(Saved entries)
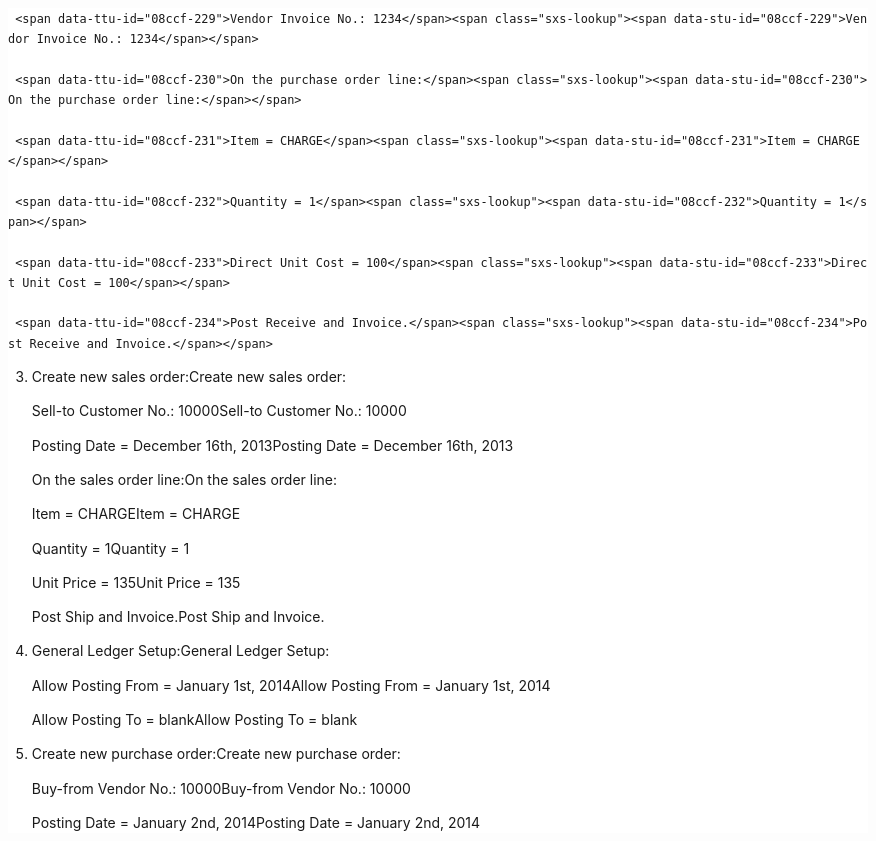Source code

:      <span data-ttu-id="08ccf-229">Vendor Invoice No.: 1234</span><span class="sxs-lookup"><span data-stu-id="08ccf-229">Vendor Invoice No.: 1234</span></span>  

     <span data-ttu-id="08ccf-230">On the purchase order line:</span><span class="sxs-lookup"><span data-stu-id="08ccf-230">On the purchase order line:</span></span>  

     <span data-ttu-id="08ccf-231">Item = CHARGE</span><span class="sxs-lookup"><span data-stu-id="08ccf-231">Item = CHARGE</span></span>  

     <span data-ttu-id="08ccf-232">Quantity = 1</span><span class="sxs-lookup"><span data-stu-id="08ccf-232">Quantity = 1</span></span>  

     <span data-ttu-id="08ccf-233">Direct Unit Cost = 100</span><span class="sxs-lookup"><span data-stu-id="08ccf-233">Direct Unit Cost = 100</span></span>  

     <span data-ttu-id="08ccf-234">Post Receive and Invoice.</span><span class="sxs-lookup"><span data-stu-id="08ccf-234">Post Receive and Invoice.</span></span>  

3.  <span data-ttu-id="08ccf-235">Create new sales order:</span><span class="sxs-lookup"><span data-stu-id="08ccf-235">Create new sales order:</span></span>  

     <span data-ttu-id="08ccf-236">Sell-to Customer No.: 10000</span><span class="sxs-lookup"><span data-stu-id="08ccf-236">Sell-to Customer No.: 10000</span></span>  

     <span data-ttu-id="08ccf-237">Posting Date = December 16th, 2013</span><span class="sxs-lookup"><span data-stu-id="08ccf-237">Posting Date = December 16th, 2013</span></span>  

     <span data-ttu-id="08ccf-238">On the sales order line:</span><span class="sxs-lookup"><span data-stu-id="08ccf-238">On the sales order line:</span></span>  

     <span data-ttu-id="08ccf-239">Item = CHARGE</span><span class="sxs-lookup"><span data-stu-id="08ccf-239">Item = CHARGE</span></span>  

     <span data-ttu-id="08ccf-240">Quantity = 1</span><span class="sxs-lookup"><span data-stu-id="08ccf-240">Quantity = 1</span></span>  

     <span data-ttu-id="08ccf-241">Unit Price = 135</span><span class="sxs-lookup"><span data-stu-id="08ccf-241">Unit Price = 135</span></span>  

     <span data-ttu-id="08ccf-242">Post Ship and Invoice.</span><span class="sxs-lookup"><span data-stu-id="08ccf-242">Post Ship and Invoice.</span></span>  

4.  <span data-ttu-id="08ccf-243">General Ledger Setup:</span><span class="sxs-lookup"><span data-stu-id="08ccf-243">General Ledger Setup:</span></span>  

     <span data-ttu-id="08ccf-244">Allow Posting From = January 1st, 2014</span><span class="sxs-lookup"><span data-stu-id="08ccf-244">Allow Posting From = January 1st, 2014</span></span>  

     <span data-ttu-id="08ccf-245">Allow Posting To = blank</span><span class="sxs-lookup"><span data-stu-id="08ccf-245">Allow Posting To = blank</span></span>  

5.  <span data-ttu-id="08ccf-246">Create new purchase order:</span><span class="sxs-lookup"><span data-stu-id="08ccf-246">Create new purchase order:</span></span>  

     <span data-ttu-id="08ccf-247">Buy-from Vendor No.: 10000</span><span class="sxs-lookup"><span data-stu-id="08ccf-247">Buy-from Vendor No.: 10000</span></span>  

     <span data-ttu-id="08ccf-248">Posting Date = January 2nd, 2014</span><span class="sxs-lookup"><span data-stu-id="08ccf-248">Posting Date = January 2nd, 2014</span></span>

**Work to be completed**
What lines above mention "Invoice"? Copy each one.

**Reply**
:      <span data-ttu-id="08ccf-229">Vendor Invoice No.: 1234</span><span class="sxs-lookup"><span data-stu-id="08ccf-229">Vendor Invoice No.: 1234</span></span>  
     <span data-ttu-id="08ccf-234">Post Receive and Invoice.</span><span class="sxs-lookup"><span data-stu-id="08ccf-234">Post Receive and Invoice.</span></span>  
     <span data-ttu-id="08ccf-242">Post Ship and Invoice.</span><span class="sxs-lookup"><span data-stu-id="08ccf-242">Post Ship and Invoice.</span></span>  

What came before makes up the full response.